Sociedade

CCDR/Algarve dá parecer desfavorável a produção de abacates com 128 hectares em Lagos

28-04-2021

De acordo com a CCDR, o aumento “significativo do volume de água a extrair do aquífero” que serve a zona, quantificado em 68%, irá, de acordo com os recursos hídricos subterrâneos disponíveis, “pôr em causa a reserva estratégica para abastecimento público”, nomeadamente em anos se seca

A Comissão de Coordenação e Desenvolvimento Regional (CCDR) do Algarve emitiu uma Declaração de Impacte Ambiental (DIA) desfavorável ao Estudo de Impacte Ambiental (EIA) de um projeto agrícola de produção de abacates com 128 hectares em Lagos.

No parecer da CCDR/Algarve, que a Lusa teve acesso, aquela entidade justifica o chumbo com o impacto nos recursos hídricos subterrâneos, os efeitos cumulativos com outras ocupações na área envolvente – nomeadamente, golfe e explorações de citrinos -, e exige ao promotor a reconstituição da ribeira de Espiche destruída durante os trabalhos de implementação da exploração.

De acordo com a CCDR, o aumento “significativo do volume de água a extrair do aquífero” que serve a zona, quantificado em 68%, irá, de acordo com os recursos hídricos subterrâneos disponíveis, “pôr em causa a reserva estratégica para abastecimento público”, nomeadamente em anos se seca.

“De acordo com os recursos hídricos subterrâneos disponíveis, nesta massa de água [Almádena – Odeáxere] o volume de água a extrair do aquífero para rega de 128 hectares de abacates irá pôr em causa a sua sustentabilidade e, consequentemente, também irá pôr em risco a massa de água como reserva estratégica para abastecimento público, nomeadamente em anos secos a extremamente secos” pode ler-se no parecer.

Por outro lado, justifica a CCDR, “as ações implementadas no terreno para a plantação do pomar foram de tal modo lesivas para a linha de água, que terão feito desaparecer as evidências da existência da Ribeira de Espiche”.

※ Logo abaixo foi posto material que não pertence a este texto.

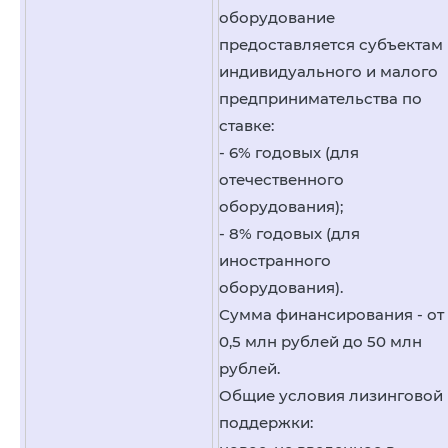
оборудование
предоставляется субъектам
индивидуального и малого
предпринимательства по
ставке:
- 6% годовых (для
отечественного
оборудования);
- 8% годовых (для
иностранного
оборудования).
Сумма финансирования - от
0,5 млн рублей до 50 млн
рублей.
Общие условия лизинговой
поддержки:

O documento, assinado pelo vice-presidente do organismo, José Pacheco, refere que a empresa terá de reconstituir habitats, com a reconversão de 52 hectares da área plantada e reduzir as unidades na área plantada remanescente (com 76 hectares), introduzindo corredores ecológicos expressivos (cerca de 50 metros de largura) em redor de cada unidade até 10 hectares.

O projeto promovido pela empresa Frutineves prevê a utilização de uma área de 128 hectares para a produção de abacates, no concelho de Lagos, distrito de Faro, tendo sido implantado ao longo dos últimos dois anos sob o protesto de cidadãos e associações ambientalistas.

A empresa, que tinha autorização para plantar 76 hectares de abacates, decidiu aumentar a exploração para 128 hectares sem consultar as autoridades, trabalhos de ampliação que motivaram um embargo por parte da CCDR/Algarve, que aplicou ainda uma coima de 12 mil euros por não ter sido acatada a ordem prévia de suspensão da plantação.

No entanto, segundo a CCDR, apesar de o projeto agrícola de produção de abacates “estar em termos formais, devidamente instruído, apresenta, no entanto, impactes ambientais negativos, muito significativos, diretos e indiretos, de magnitude elevada, não minimizáveis e não passíveis de mitigação”.

Considera a entidade que estes são “considerados impeditivos ao desenvolvimento do projeto”, particularmente ao nível dos recursos hídricos, da biodiversidade e das alterações climáticas, pelo que, a Comissão de Avaliação “propôs a emissão de parecer desfavorável ao EIA do “Projeto Agrícola de Produção de Abacates””.

A entidade alerta ainda para o facto de “após o ano 2000” já terem ocorrido “sete secas em Portugal continental.

Não obstante a emissão de parecer desfavorável ao projeto, a DIA aponta que “deverá ser exigido ao proponente a reconstituição da ribeira de Espiche” nos termos propostos no EIA e nos requisitos evidenciados no parecer setorial emitido pela Agência Portuguesa do Ambiente (APA).

O parecer destaca ainda uma posição do Instituto da Conservação da Natureza e das Florestas (ICNF) que afirma não terem sido avaliados os “impactes cumulativos com outras ocupações na área envolvente próxima e alargada” (golfe, citrinos, fotovoltaicos) que “no seu conjunto estão a contribuir de forma significativa para a redução dos sistemas naturais sem que haja uma definição de estratégia que acautele esta situação”.

O instituto realça que o que se constata na área em questão é o “acumular de situações de ocupação do solo com preocupante redução dos habitats naturais”, constatando-se a necessidade premente de “desenvolver medidas que obstem a essa tendência, sendo que os projetos de grande dimensão devem traduzir essa necessidade e constituir uma ferramenta de mudança”.